L’exil ne peut jamais avoir raison de rien de moi. Je suis profondément Togolais et tous ceux qui m’ont jamais écouté sur une des radios au Togo vous le diront. Je disais à mes amis occidentaux durant mes longues années d’exil que l’on peut me sortir du Togo mais qu’on ne sortira jamais le Togo de moi. Malheureusement, les gens ont tout fait pour maintenir le Peuple dans l’ignorance. Mon exil m’a permis simplement et heureusement de voir et de mesurer à sa juste valeur le gouffre qui sépare aujourd’hui mon Peuple de ce qu’il devait normalement être. Le RPT et ses dirigeants ne veulent pas que le Togolais soit éduqué et les responsables de l’opposition qui doit se battre pour que le Peuple soit éduqué ne veulent pas non plus le faire parce qu’ils se servent de l’ignorance et de la naïveté des Togolais. Le fait que quelqu’un essaye d’expliquer clairement les choses au Peuple les gêne donc tellement et comme ils n’ont pas d’autres moyens que le dénigrement, le mensonge et les injures, alors ils s’y mettent à cœur joie en jouant sur l’ignorance des Togolais.

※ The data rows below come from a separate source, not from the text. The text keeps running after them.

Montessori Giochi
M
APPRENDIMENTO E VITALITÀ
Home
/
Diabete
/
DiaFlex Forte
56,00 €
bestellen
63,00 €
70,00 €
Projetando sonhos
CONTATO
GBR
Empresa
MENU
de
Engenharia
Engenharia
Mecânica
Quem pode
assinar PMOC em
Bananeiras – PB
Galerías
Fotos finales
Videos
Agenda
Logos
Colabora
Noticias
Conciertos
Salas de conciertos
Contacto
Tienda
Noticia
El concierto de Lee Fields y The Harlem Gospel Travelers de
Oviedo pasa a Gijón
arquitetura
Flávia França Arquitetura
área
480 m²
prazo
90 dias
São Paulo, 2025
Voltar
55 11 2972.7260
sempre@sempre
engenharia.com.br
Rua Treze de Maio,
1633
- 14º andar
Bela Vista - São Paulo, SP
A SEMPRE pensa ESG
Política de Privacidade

C’est vrai que pour quelqu’un comme moi qui a quitté le Togo en ayant l’impression que son pays était en train d’évoluer positivement, le retrouver dans une situation aussi obscure alors que nous avons une opposition qui arrive au moins à se faire entendre et qui aurait pu contribuer pour un minimum à l’éducation des masses, c’est une grande déception. Prenez cet exemple simple et vous comprenez comment chacun essaye de tromper ce Peuple parce qu’il est encore en grande partie dans l’obscurantisme et incapable d’analyse objective.

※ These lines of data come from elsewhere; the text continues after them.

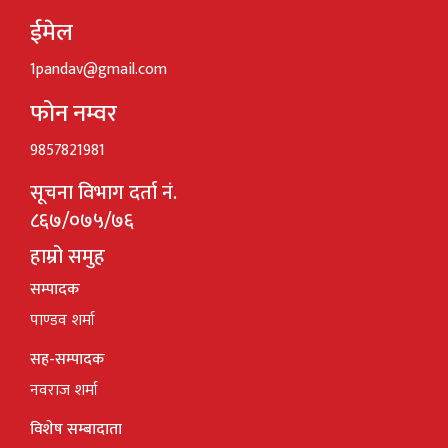
ईमेल
1pandav@gmail.com
फोन नम्वर
9857821981
सूचना विभाग दर्ता नं.
८६७/०७५/७६
हाम्रो समुह
सम्पादक
पाण्डव शर्मा
सह-सम्पादक
नवराज शर्मा
विशेष सम्बादाता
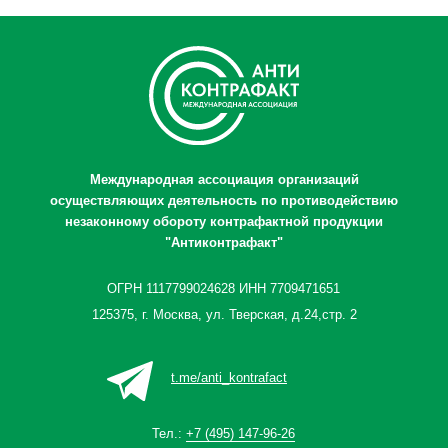
Международная ассоциация организаций
осуществляющих деятельность по противодействию
незаконному обороту контрафактной продукции
"Антиконтрафакт"
ОГРН 1117799024628 ИНН 7709471651
125375, г. Москва, ул. Тверская, д.24,стр. 2
t.me/anti_kontrafact
Тел.:
+7 (495) 147-96-26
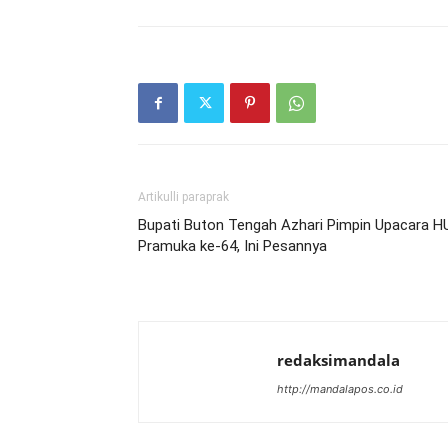
Artikulli paraprak
Bupati Buton Tengah Azhari Pimpin Upacara H
Pramuka ke-64, Ini Pesannya
redaksimandala
http://mandalapos.co.id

Voici Monsieur Fulbert ATTISOH qui vient de sortir de prison et que les gens accusent au Togo à tort ou à raison d’avoir pris plein d’argent du régime et de s’être acheté une nouvelle voiture dès cette sortie de prison. A ce genre de rumeurs, il y a deux postures possibles si vous pensez être au-dessus de tout soupçon : ou vous ne vous sentez pas coupable et vous avancez des arguments pour vous défendre ou alors vous ignorez vos détracteurs et vous continuez votre vie paisiblement. Au Togo, c’est autre chose qui va se faire. Pour se faire une nouvelle virginité dans l’opposition et faire taire les rumeurs qui circulent sur lui, Monsieur Fulbert ATTISSOH se promène sur les radios et dans les conférences pour injurier et critiquer Jean Yaovi DEGLI et le FRONT-SAGE parce que c’est ce qui est en vogue et qui montre que vous êtes un opposant proche de l’ANC. Il pense ainsi qu’en critiquant et en accusant plus fort quelqu’un d’autre, il va noyer les accusations contre sa propre personne. Une politique de l’autruche des plus ignobles. Je suis désolé, mais ce genre de manipulation des populations qui peut marcher chez un peuple qui est peu éduqué devra cesser. Et c’est pour cette raison qu’il faut que la société civile aide à éduquer ce Peuple togolais qui a trop souffert et à le faire sortir disparaitre l’obscurantisme dans lequel le RPT l’a plongé et où certains chefs de partis veulent le maintenir. Cela permettra par exemple au Togolais de ne plus se laisser abuser de la sorte et d’être mieux outillé contre les manipulations de tous genres.